● **Exercise goal**:
Please tally the lines in the data below that include the string "MINI", and reply with only the total.

-------------------------

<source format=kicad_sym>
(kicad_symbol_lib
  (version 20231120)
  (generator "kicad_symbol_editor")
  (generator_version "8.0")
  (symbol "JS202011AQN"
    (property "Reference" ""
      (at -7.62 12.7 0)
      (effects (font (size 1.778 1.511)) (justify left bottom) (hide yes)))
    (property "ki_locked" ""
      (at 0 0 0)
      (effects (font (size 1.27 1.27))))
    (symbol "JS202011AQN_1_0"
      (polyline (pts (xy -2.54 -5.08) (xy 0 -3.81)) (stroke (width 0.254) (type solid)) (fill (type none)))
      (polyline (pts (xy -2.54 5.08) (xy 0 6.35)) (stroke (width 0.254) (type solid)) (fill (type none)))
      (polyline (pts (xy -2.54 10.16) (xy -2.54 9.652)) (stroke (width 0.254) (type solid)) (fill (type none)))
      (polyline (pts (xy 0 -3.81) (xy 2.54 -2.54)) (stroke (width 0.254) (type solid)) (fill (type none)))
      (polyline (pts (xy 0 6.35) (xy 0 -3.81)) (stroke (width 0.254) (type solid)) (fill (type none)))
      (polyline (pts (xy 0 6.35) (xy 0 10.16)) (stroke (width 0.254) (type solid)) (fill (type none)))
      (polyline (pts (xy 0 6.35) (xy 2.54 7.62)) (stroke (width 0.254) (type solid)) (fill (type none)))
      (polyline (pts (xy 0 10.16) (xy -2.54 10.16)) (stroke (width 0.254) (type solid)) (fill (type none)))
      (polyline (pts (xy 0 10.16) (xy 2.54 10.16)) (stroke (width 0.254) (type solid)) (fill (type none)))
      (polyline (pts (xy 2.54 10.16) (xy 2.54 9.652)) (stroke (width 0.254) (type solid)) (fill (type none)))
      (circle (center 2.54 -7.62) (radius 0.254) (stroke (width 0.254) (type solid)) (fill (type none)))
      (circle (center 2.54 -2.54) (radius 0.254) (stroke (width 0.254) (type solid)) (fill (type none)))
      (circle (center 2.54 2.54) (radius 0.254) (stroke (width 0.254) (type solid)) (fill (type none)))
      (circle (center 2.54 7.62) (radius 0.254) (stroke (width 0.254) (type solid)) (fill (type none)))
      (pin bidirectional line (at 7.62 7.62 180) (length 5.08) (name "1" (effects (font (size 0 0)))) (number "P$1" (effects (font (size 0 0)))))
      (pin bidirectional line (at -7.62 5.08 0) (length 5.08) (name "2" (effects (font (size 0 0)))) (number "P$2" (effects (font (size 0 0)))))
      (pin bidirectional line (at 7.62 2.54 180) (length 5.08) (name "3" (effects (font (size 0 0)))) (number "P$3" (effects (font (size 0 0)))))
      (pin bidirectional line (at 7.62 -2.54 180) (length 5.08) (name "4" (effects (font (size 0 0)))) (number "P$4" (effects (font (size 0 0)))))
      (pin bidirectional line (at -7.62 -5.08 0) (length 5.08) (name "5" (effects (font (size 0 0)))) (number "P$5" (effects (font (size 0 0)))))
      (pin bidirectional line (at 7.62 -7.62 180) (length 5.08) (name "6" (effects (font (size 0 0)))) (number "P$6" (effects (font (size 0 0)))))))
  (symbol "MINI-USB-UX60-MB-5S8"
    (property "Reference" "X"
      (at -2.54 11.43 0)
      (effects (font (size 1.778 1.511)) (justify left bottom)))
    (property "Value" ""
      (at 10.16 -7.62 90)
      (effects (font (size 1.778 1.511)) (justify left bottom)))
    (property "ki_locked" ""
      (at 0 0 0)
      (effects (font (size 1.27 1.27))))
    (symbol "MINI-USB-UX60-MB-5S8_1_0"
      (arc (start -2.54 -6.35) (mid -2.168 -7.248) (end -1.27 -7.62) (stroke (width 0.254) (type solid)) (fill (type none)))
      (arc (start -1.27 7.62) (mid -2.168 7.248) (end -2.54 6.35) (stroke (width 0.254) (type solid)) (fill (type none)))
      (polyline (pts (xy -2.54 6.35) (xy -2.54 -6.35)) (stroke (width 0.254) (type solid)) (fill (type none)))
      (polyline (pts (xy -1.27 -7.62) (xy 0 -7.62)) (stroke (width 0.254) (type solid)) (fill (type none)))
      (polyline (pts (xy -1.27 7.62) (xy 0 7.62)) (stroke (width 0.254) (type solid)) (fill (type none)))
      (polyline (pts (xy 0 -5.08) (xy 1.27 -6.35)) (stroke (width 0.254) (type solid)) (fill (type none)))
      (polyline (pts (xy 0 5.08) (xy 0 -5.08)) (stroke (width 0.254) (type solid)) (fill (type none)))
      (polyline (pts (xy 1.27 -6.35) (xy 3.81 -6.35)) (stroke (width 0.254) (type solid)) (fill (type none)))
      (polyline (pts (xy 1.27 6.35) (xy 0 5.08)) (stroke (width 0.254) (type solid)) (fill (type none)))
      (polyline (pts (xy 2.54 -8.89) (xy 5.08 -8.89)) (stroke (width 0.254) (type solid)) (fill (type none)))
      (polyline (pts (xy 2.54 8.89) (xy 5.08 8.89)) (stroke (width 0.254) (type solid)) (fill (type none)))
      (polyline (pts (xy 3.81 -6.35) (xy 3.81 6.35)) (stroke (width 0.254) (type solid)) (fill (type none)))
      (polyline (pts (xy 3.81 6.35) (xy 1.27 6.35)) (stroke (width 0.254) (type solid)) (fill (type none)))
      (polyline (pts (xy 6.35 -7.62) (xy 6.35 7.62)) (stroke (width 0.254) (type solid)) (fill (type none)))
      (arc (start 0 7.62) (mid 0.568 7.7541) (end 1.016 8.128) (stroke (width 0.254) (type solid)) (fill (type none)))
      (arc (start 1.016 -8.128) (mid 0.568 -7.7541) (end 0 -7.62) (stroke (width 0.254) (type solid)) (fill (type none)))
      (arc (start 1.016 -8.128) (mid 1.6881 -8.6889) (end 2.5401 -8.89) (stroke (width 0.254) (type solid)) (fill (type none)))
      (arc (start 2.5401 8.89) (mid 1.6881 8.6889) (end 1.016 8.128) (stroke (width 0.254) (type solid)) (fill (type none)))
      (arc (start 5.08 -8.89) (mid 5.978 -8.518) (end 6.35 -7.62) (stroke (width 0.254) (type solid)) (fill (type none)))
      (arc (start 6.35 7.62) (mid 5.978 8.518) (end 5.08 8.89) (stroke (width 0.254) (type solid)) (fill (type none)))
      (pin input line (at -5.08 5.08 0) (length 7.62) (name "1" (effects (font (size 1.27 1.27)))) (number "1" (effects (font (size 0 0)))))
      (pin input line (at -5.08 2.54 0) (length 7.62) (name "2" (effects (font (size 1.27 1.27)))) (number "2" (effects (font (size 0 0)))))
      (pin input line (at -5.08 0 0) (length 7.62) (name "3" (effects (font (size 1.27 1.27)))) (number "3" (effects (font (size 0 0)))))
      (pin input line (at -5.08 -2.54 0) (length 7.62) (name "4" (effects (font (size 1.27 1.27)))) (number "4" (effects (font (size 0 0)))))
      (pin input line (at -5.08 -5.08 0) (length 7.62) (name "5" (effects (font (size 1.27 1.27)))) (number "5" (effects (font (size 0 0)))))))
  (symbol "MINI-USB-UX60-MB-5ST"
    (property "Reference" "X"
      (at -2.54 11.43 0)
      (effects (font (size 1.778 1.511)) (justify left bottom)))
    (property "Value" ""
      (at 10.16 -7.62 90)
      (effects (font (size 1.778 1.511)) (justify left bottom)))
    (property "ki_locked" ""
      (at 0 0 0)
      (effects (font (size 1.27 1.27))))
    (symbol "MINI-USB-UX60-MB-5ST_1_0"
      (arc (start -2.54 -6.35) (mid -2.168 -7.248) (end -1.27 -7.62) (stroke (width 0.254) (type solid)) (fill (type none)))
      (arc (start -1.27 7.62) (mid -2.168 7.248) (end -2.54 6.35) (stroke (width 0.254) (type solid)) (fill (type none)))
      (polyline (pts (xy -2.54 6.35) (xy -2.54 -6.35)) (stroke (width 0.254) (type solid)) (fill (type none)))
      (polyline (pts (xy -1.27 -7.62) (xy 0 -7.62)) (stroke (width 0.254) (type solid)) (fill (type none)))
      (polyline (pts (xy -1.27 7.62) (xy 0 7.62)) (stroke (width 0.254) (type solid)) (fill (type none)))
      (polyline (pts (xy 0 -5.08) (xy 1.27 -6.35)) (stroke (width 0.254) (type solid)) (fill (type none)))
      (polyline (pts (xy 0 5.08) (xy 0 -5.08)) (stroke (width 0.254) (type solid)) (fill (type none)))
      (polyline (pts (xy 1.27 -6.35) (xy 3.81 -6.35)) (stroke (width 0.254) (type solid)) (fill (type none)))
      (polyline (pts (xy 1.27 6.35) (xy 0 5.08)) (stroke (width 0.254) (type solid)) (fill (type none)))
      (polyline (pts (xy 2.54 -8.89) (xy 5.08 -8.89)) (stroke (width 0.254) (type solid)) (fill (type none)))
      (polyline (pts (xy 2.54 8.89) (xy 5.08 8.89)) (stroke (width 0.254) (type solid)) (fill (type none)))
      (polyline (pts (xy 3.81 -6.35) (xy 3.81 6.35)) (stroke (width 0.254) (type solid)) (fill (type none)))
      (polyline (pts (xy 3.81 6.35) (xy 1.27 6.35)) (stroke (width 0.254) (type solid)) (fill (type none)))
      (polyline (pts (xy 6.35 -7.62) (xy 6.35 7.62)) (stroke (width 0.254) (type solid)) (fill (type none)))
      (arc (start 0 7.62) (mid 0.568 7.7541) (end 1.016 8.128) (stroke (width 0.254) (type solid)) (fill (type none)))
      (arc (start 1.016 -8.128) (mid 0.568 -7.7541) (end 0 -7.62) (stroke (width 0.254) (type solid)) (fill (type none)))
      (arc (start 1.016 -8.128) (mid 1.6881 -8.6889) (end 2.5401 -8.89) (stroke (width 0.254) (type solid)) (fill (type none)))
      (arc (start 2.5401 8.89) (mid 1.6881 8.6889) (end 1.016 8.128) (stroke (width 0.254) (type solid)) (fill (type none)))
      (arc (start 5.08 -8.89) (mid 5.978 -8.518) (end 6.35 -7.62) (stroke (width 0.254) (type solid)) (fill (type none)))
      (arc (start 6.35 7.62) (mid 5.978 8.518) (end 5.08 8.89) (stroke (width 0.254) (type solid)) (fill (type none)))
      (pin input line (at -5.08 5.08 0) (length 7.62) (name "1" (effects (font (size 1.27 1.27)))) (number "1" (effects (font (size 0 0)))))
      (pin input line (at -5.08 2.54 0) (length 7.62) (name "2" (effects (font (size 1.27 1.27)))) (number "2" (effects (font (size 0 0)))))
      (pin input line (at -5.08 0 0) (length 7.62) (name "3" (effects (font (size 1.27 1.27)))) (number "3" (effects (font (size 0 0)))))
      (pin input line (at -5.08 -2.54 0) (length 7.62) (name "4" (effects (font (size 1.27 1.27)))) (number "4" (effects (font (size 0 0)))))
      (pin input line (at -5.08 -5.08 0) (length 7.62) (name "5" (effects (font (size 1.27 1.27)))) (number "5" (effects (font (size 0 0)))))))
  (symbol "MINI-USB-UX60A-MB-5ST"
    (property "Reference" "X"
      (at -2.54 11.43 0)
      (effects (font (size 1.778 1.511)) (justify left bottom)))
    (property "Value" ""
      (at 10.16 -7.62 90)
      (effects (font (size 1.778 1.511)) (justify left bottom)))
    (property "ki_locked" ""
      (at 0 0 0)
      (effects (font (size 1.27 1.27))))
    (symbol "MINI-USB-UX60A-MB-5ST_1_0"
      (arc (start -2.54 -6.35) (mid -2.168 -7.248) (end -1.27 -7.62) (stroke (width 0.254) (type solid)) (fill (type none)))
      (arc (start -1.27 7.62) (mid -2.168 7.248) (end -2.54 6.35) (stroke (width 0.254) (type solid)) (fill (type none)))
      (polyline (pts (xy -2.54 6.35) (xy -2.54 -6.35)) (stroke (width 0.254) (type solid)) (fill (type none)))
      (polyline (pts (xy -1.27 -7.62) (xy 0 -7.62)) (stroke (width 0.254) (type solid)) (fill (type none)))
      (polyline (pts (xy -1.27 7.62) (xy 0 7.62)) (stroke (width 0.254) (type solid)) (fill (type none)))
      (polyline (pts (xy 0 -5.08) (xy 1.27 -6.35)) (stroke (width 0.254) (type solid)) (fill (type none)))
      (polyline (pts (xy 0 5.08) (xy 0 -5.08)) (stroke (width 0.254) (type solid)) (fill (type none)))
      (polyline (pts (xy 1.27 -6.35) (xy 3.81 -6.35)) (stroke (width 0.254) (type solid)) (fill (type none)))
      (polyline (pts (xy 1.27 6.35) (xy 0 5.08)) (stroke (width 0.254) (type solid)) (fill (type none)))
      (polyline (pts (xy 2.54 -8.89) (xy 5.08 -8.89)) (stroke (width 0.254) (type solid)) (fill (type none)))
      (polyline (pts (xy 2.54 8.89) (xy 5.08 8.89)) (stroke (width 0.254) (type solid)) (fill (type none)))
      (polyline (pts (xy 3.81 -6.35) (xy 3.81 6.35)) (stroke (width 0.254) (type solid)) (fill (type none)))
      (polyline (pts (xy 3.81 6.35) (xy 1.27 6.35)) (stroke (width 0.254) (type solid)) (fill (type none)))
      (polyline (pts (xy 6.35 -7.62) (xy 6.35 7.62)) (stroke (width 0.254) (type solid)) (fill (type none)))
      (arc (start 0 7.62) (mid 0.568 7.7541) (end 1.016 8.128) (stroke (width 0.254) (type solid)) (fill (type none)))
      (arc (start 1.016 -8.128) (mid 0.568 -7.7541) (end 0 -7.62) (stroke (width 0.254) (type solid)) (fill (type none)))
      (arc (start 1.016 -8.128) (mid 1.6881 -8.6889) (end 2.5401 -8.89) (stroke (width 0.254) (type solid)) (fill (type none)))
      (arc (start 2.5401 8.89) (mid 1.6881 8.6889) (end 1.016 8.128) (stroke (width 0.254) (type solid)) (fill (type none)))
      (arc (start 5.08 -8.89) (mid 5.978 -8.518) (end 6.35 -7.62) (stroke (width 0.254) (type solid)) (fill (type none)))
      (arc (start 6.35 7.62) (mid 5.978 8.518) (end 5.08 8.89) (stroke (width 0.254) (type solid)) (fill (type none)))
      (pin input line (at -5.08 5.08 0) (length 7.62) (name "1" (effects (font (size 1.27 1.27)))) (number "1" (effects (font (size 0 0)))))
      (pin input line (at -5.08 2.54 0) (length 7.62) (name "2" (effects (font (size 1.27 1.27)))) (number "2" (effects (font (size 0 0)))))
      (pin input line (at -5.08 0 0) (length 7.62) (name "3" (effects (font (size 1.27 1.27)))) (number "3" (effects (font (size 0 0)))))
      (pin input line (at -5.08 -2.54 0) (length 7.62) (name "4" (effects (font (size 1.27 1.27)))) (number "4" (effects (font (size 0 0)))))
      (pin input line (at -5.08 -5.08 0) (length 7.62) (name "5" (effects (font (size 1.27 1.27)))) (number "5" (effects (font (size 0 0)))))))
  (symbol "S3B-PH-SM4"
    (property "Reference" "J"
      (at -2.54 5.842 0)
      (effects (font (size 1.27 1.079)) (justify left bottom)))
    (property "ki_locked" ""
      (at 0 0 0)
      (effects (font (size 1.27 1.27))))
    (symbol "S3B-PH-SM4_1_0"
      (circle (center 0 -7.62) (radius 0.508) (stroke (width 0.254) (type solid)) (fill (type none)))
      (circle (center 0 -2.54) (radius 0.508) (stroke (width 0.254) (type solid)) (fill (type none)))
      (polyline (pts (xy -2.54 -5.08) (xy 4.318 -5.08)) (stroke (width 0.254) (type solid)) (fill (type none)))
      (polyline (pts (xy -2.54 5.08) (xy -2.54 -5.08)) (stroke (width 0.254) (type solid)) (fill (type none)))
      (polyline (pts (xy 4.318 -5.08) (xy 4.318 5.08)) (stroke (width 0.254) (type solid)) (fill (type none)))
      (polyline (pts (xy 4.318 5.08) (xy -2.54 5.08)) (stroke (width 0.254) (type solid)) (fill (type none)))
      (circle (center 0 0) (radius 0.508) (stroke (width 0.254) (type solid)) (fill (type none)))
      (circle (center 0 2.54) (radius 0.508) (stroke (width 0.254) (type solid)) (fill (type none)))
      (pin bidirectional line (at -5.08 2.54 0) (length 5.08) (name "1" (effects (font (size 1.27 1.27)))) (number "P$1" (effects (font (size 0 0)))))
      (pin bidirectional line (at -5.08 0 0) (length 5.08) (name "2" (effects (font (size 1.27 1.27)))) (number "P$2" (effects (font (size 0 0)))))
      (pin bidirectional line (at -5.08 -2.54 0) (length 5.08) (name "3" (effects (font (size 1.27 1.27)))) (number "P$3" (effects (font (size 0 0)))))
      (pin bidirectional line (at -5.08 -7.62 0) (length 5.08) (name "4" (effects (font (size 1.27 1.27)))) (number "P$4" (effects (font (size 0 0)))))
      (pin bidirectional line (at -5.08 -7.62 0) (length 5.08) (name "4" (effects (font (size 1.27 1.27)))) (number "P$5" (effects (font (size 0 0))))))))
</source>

-------------------------

● **Result**:
6